Task details ▸ Every record below must come back exactly as written, with the images dropped.

Provided data ▸
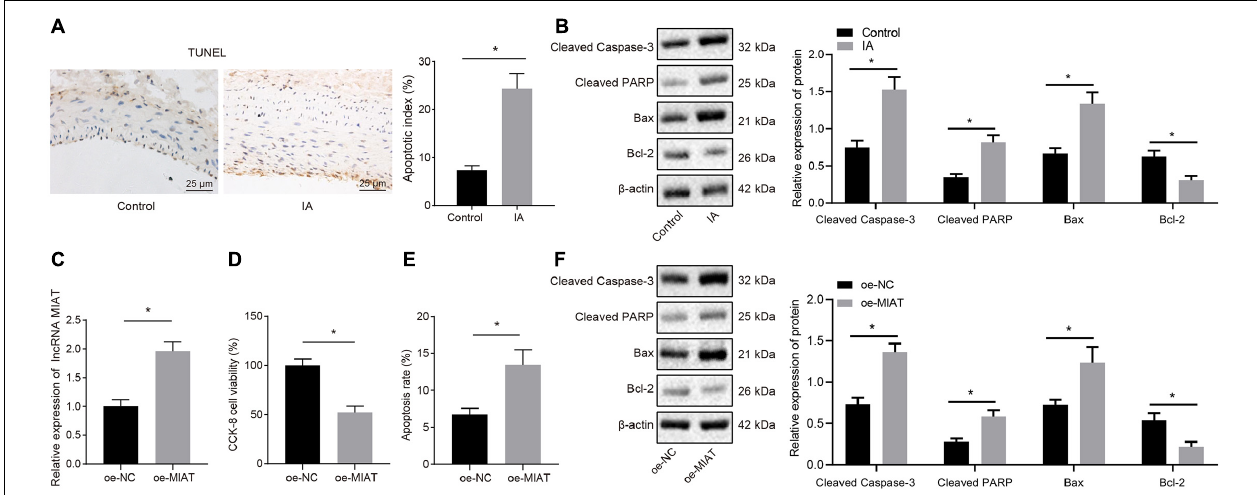
FIGURE 2 | The endothelial cell apoptosis can be induced by overexpression of MIAT in vitro . (A) Representative images of TUNEL staining ( × 200) and quantitative analysis of TUNEL-positive cells in patients with IA. (B) The expression of cleaved Caspase-3, cleaved PARP1, Bax, and Bcl-2 in patients with IA measured by Western blot analysis. (C) The expression of MIAT in endothelial cells after overexpressing MIAT determined by RT-qPCR. (D) Viability of endothelial cells in response to oe-MIAT detected by CCK-8 assay. (E) Flow cytometry analysis of apoptosis of endothelial cells in response to oe-MIAT. (F) The expression of apoptosis-related factors (cleaved Caspase-3, cleaved PARP1, Bax, and Bcl-2) in response to oe-MIAT measured by Western blot analysis. * p < 0.05. The measurement data were expressed as mean ± standard derivation. Comparisons between two groups were analyzed by unpaired t test, and the cell experiment was conducted three times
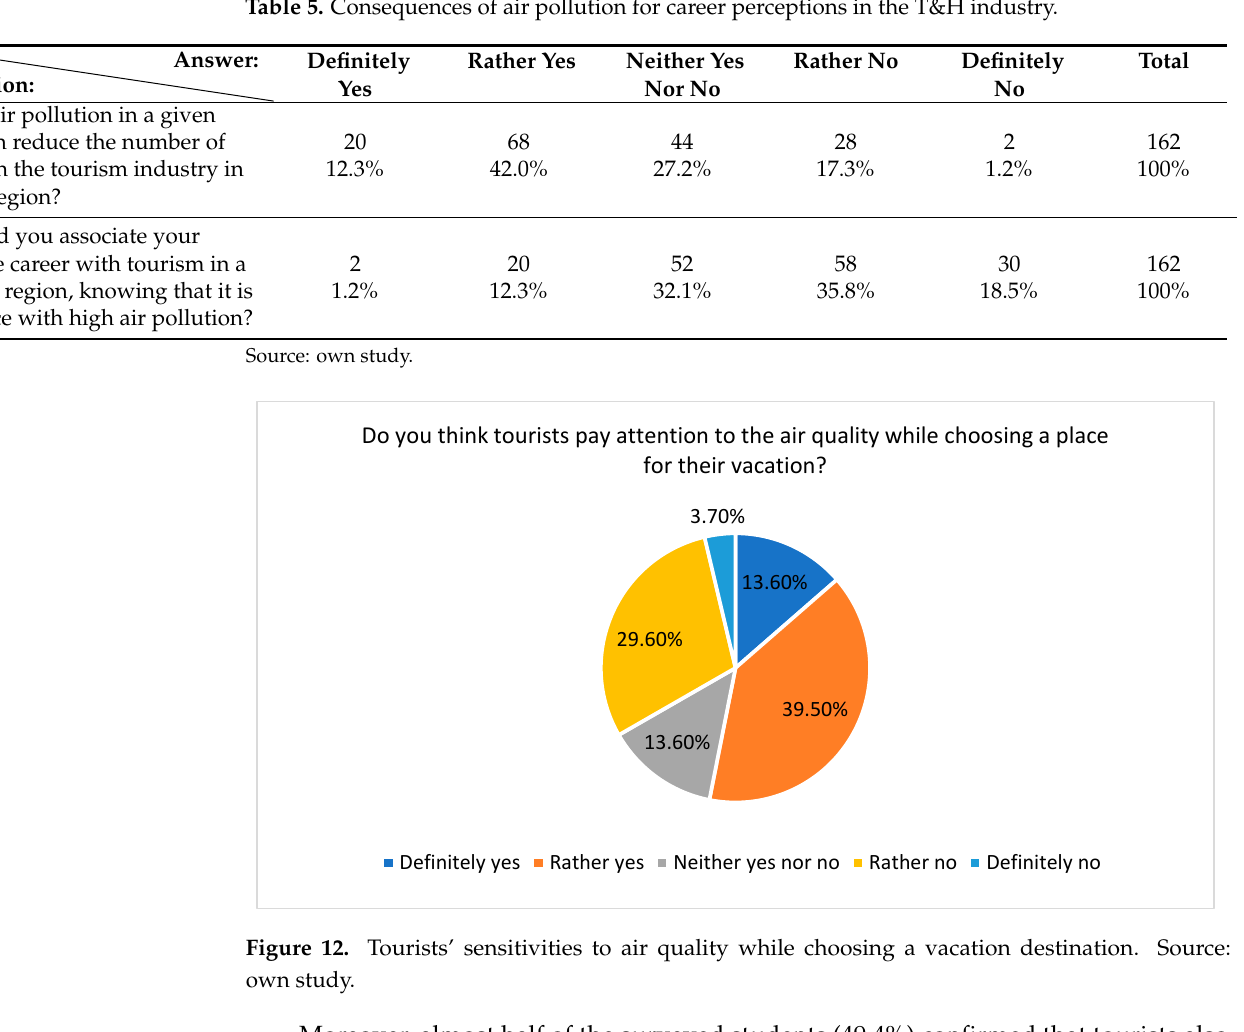
Table 5. Consequences of air pollution for career perceptions in the T&H industry.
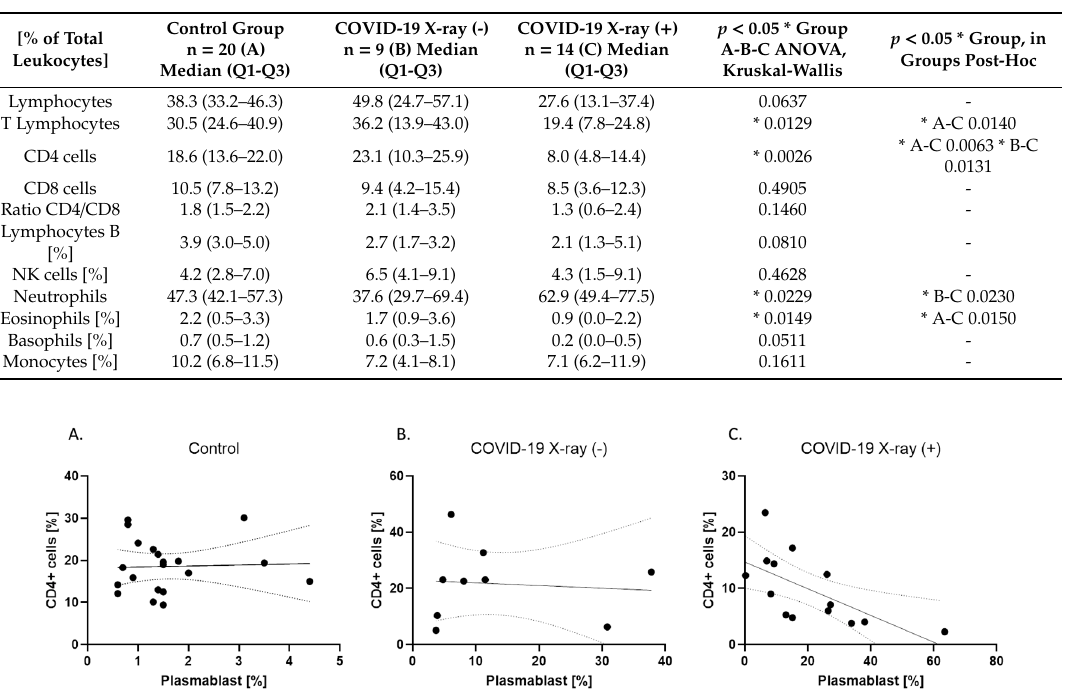
Table A1. Di ff erences in the median of leukocytes subpopulation percentages between healthy patients ( A ), patients with COVID-19 without interstitial lesions on chest X-ray (( B ): COVID-19 X-ray ( − )) and patients with COVID-19 with interstitial lesions on chest X-ray (( C ): COVID-19 X-ray ( + )). Data expressed as median (Q1–Q3).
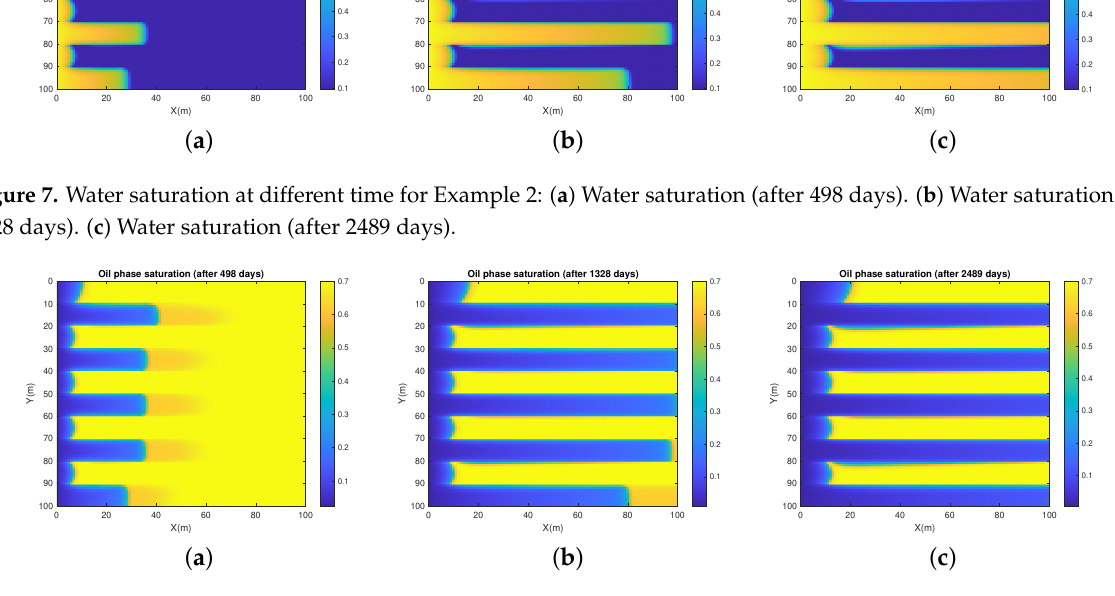
Figure 8. Oil saturation at different time for Example 2: ( a ) Oil saturation (after 166 days). ( b ) Oil saturation (after 2489 days). ( c ) Oil saturation (after 8296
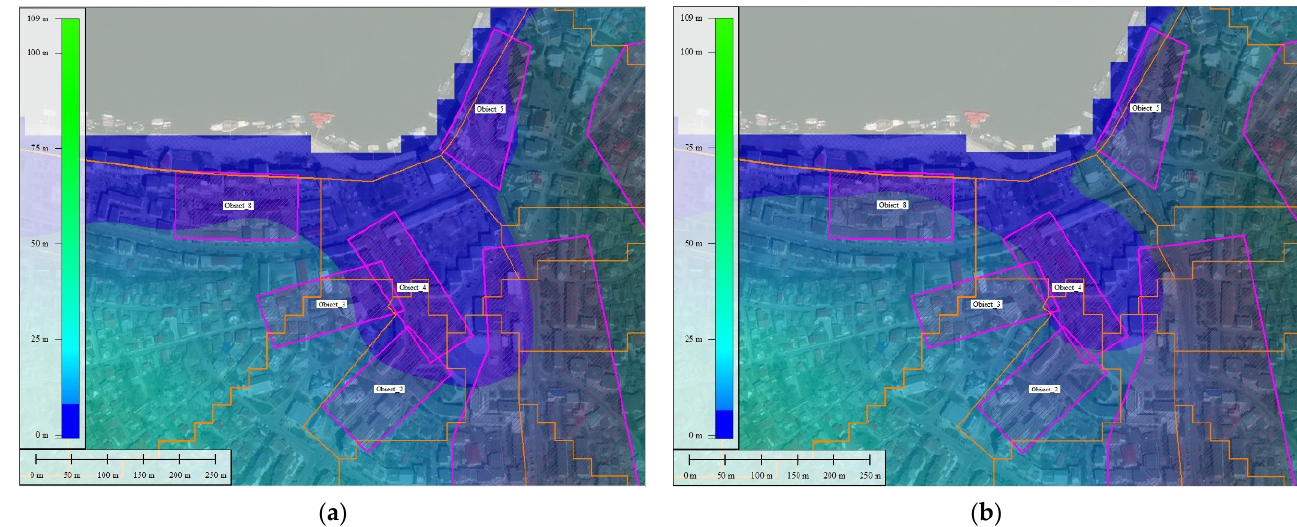
Figure 19. The flooded areas derived for the 2013 event: ( a ) Hypothesis 1 and ( b ) Hypothesis 2.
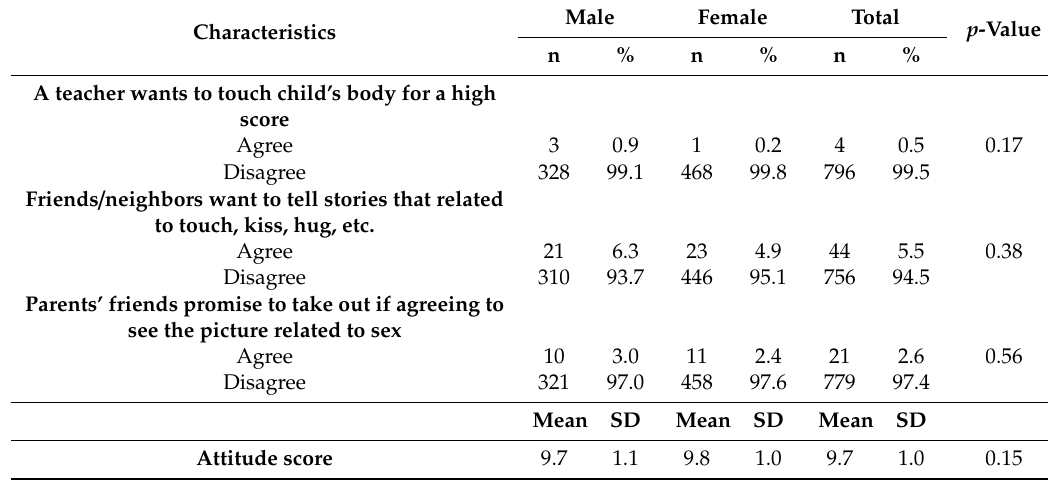
Table 3. Attitude toward child sexual abuse among school-age children. Characteristics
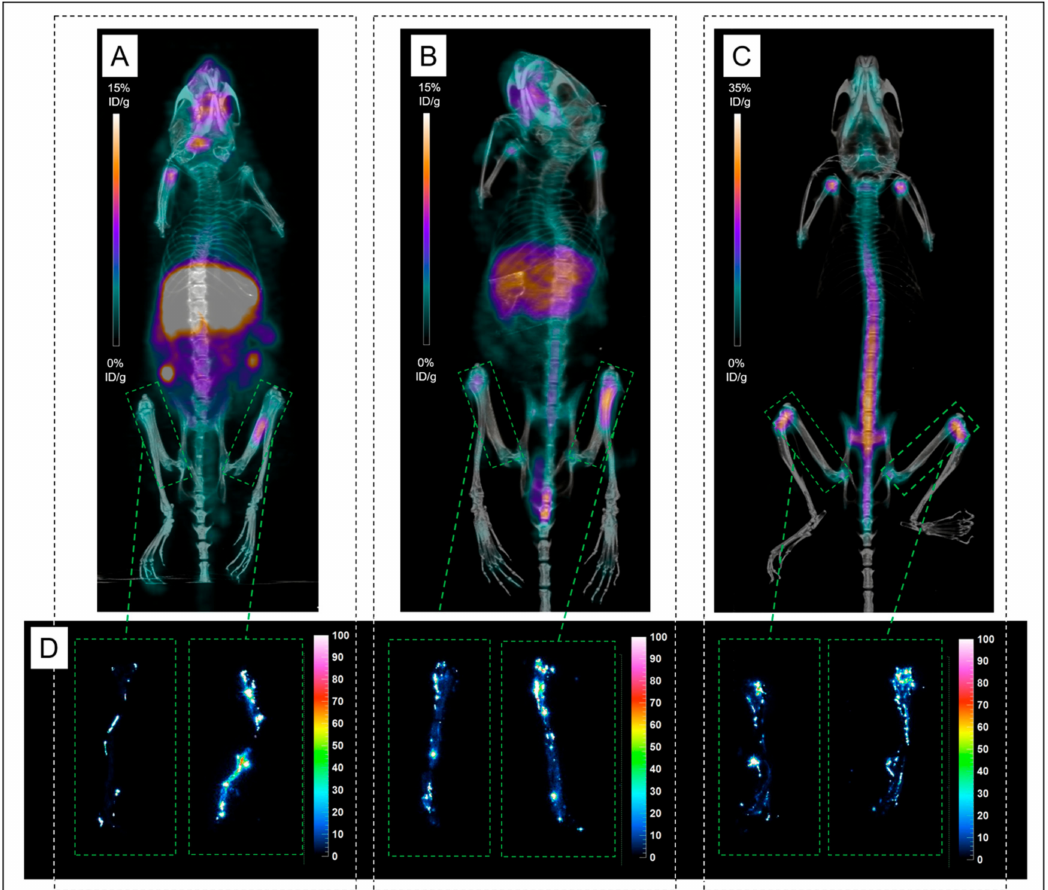
Figure 5. PET imaging and Digital autoradiography acquisitions performed on femurs of Mice imaged with 89 Zr-DFO-9E7.4 or 89 Zr-oxalate. Maximum intensity projections of PET and CT imaging with 89 Zr-DFO-9E7.4 at 24 h post-injection (PI) ( A ) of Mouse 14 showing uptake in the left femur. Maximum intensity projections of PET and CT imaging with 89 Zr-DFO-9E7.4 at 48 h PI ( B ) of Mouse 15 showing uptake in the left femur. Maximum intensity projections of PET and CT imaging with 89 Zr-oxalate at 24 h PI ( C ) of Mouse 19. Digital autoradiography acquisitions performed on femurs of Mice 14, 15 and 19 ( D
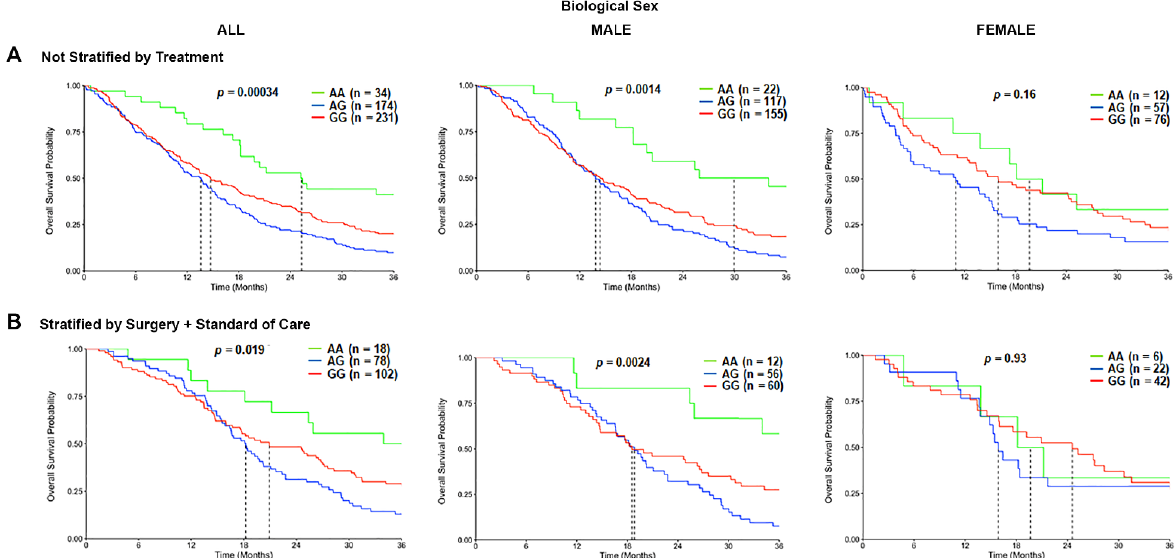
Figure 3. Overall survival (OS) curves in the carriers of the TSPO rs6971 polymorphism stratified by genotype, biological sex, and treatment, using the CCF cohort. ( A ) Overall survival probability curves in the entire population ( left panel ), male subgroup ( middle panel ), and female subgroup ( right panel ) comparing the wild-type A/A, heterozygous A/G, and variant G/G genotypes for the TSPO rs6971 polymorphism using the patient data from the CCF cohort. ( B ) Overall survival curves stratifying by treatment (those who underwent surgical resection followed by standard of care treatment) in the entire population ( left panel ), the male subgroup ( middle panel ), and the female subgroup ( right panel ) comparing the wild-type A/A, heterozygous A/G, and variant G/G genotypes for the TSPO rs6971 polymorphism. Genotype patient numbers and p -values are indicated in each graph, and the median and statistical data are in Table S1.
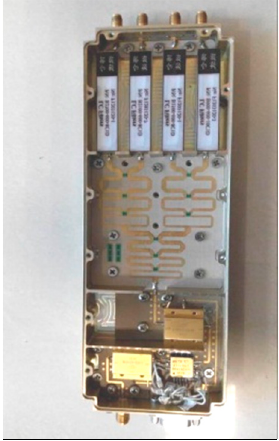
Figure 12. The RF front-end.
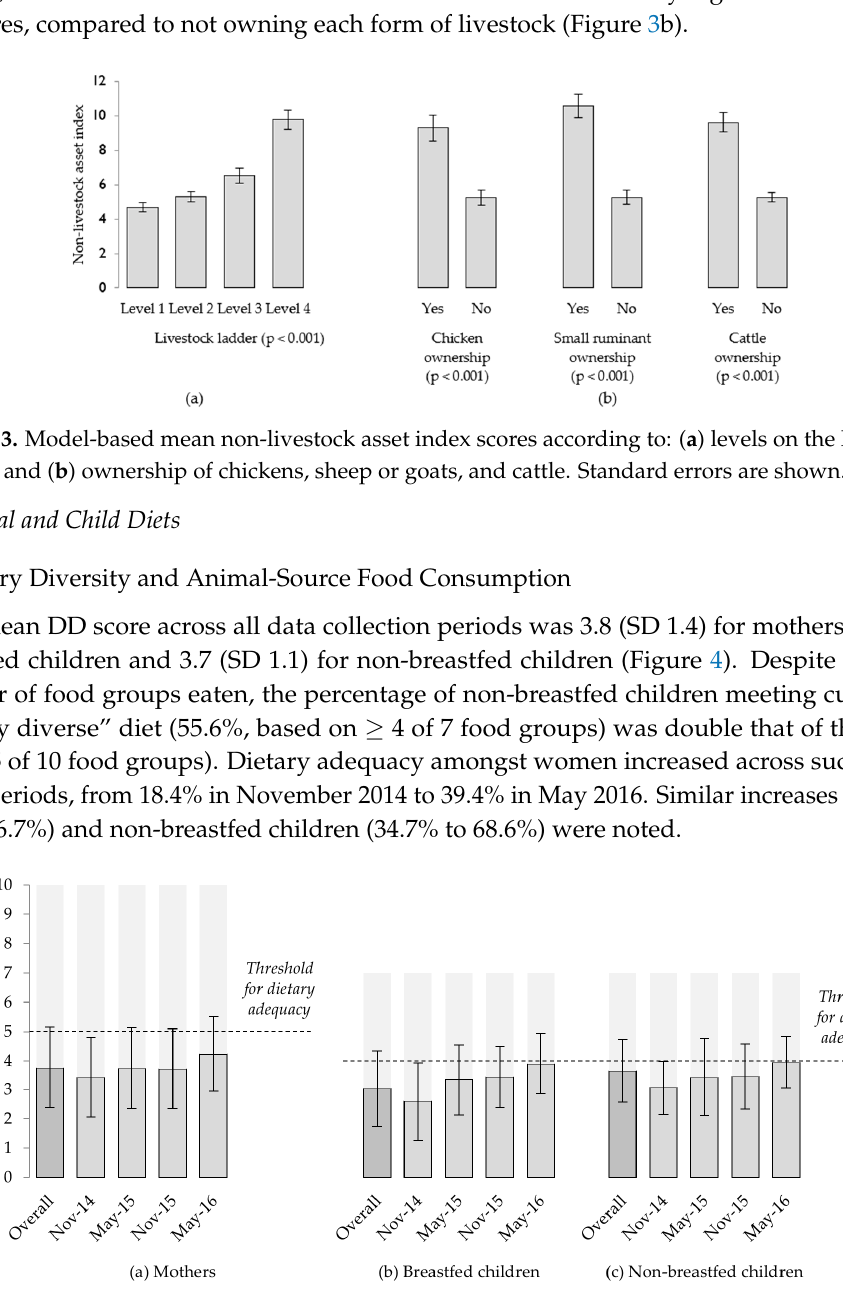
Figure 4. Mean dietary diversity scores of ( a ) mothers (using MDD-W indicator); and ( b ) breastfed and ( c ) non-breastfed children (both using IYCMDD indicator), overall and for each six-monthly data collection. Light grey shading indicates the number of food groups. Standard errors are shown.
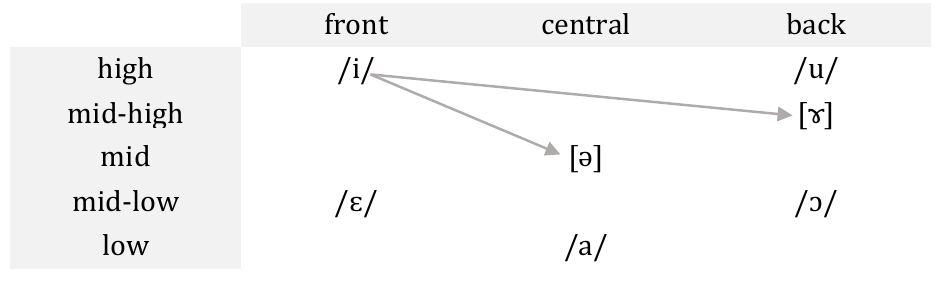
Table 5 : The emergence of /ə/ and /ɤ/ in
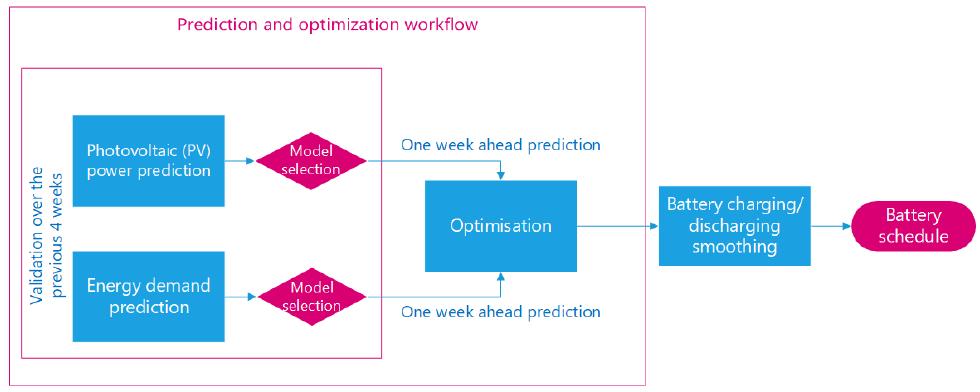
Figure 1. Illustration of the workflow of the proposed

Task result ▸
FIGURE 2 | The endothelial cell apoptosis can be induced by overexpression of MIAT in vitro . (A) Representative images of TUNEL staining ( × 200) and quantitative analysis of TUNEL-positive cells in patients with IA. (B) The expression of cleaved Caspase-3, cleaved PARP1, Bax, and Bcl-2 in patients with IA measured by Western blot analysis. (C) The expression of MIAT in endothelial cells after overexpressing MIAT determined by RT-qPCR. (D) Viability of endothelial cells in response to oe-MIAT detected by CCK-8 assay. (E) Flow cytometry analysis of apoptosis of endothelial cells in response to oe-MIAT. (F) The expression of apoptosis-related factors (cleaved Caspase-3, cleaved PARP1, Bax, and Bcl-2) in response to oe-MIAT measured by Western blot analysis. * p < 0.05. The measurement data were expressed as mean ± standard derivation. Comparisons between two groups were analyzed by unpaired t test, and the cell experiment was conducted three times
Table 5. Consequences of air pollution for career perceptions in the T&H industry.
Table A1. Di ff erences in the median of leukocytes subpopulation percentages between healthy patients ( A ), patients with COVID-19 without interstitial lesions on chest X-ray (( B ): COVID-19 X-ray ( − )) and patients with COVID-19 with interstitial lesions on chest X-ray (( C ): COVID-19 X-ray ( + )). Data expressed as median (Q1–Q3).
Figure 8. Oil saturation at different time for Example 2: ( a ) Oil saturation (after 166 days). ( b ) Oil saturation (after 2489 days). ( c ) Oil saturation (after 8296
Figure 19. The flooded areas derived for the 2013 event: ( a ) Hypothesis 1 and ( b ) Hypothesis 2.
Table 3. Attitude toward child sexual abuse among school-age children. Characteristics
Figure 5. PET imaging and Digital autoradiography acquisitions performed on femurs of Mice imaged with 89 Zr-DFO-9E7.4 or 89 Zr-oxalate. Maximum intensity projections of PET and CT imaging with 89 Zr-DFO-9E7.4 at 24 h post-injection (PI) ( A ) of Mouse 14 showing uptake in the left femur. Maximum intensity projections of PET and CT imaging with 89 Zr-DFO-9E7.4 at 48 h PI ( B ) of Mouse 15 showing uptake in the left femur. Maximum intensity projections of PET and CT imaging with 89 Zr-oxalate at 24 h PI ( C ) of Mouse 19. Digital autoradiography acquisitions performed on femurs of Mice 14, 15 and 19 ( D
Figure 3. Overall survival (OS) curves in the carriers of the TSPO rs6971 polymorphism stratified by genotype, biological sex, and treatment, using the CCF cohort. ( A ) Overall survival probability curves in the entire population ( left panel ), male subgroup ( middle panel ), and female subgroup ( right panel ) comparing the wild-type A/A, heterozygous A/G, and variant G/G genotypes for the TSPO rs6971 polymorphism using the patient data from the CCF cohort. ( B ) Overall survival curves stratifying by treatment (those who underwent surgical resection followed by standard of care treatment) in the entire population ( left panel ), the male subgroup ( middle panel ), and the female subgroup ( right panel ) comparing the wild-type A/A, heterozygous A/G, and variant G/G genotypes for the TSPO rs6971 polymorphism. Genotype patient numbers and p -values are indicated in each graph, and the median and statistical data are in Table S1.
Figure 12. The RF front-end.
Figure 4. Mean dietary diversity scores of ( a ) mothers (using MDD-W indicator); and ( b ) breastfed and ( c ) non-breastfed children (both using IYCMDD indicator), overall and for each six-monthly data collection. Light grey shading indicates the number of food groups. Standard errors are shown.
Table 5 : The emergence of /ə/ and /ɤ/ in
Figure 1. Illustration of the workflow of the proposed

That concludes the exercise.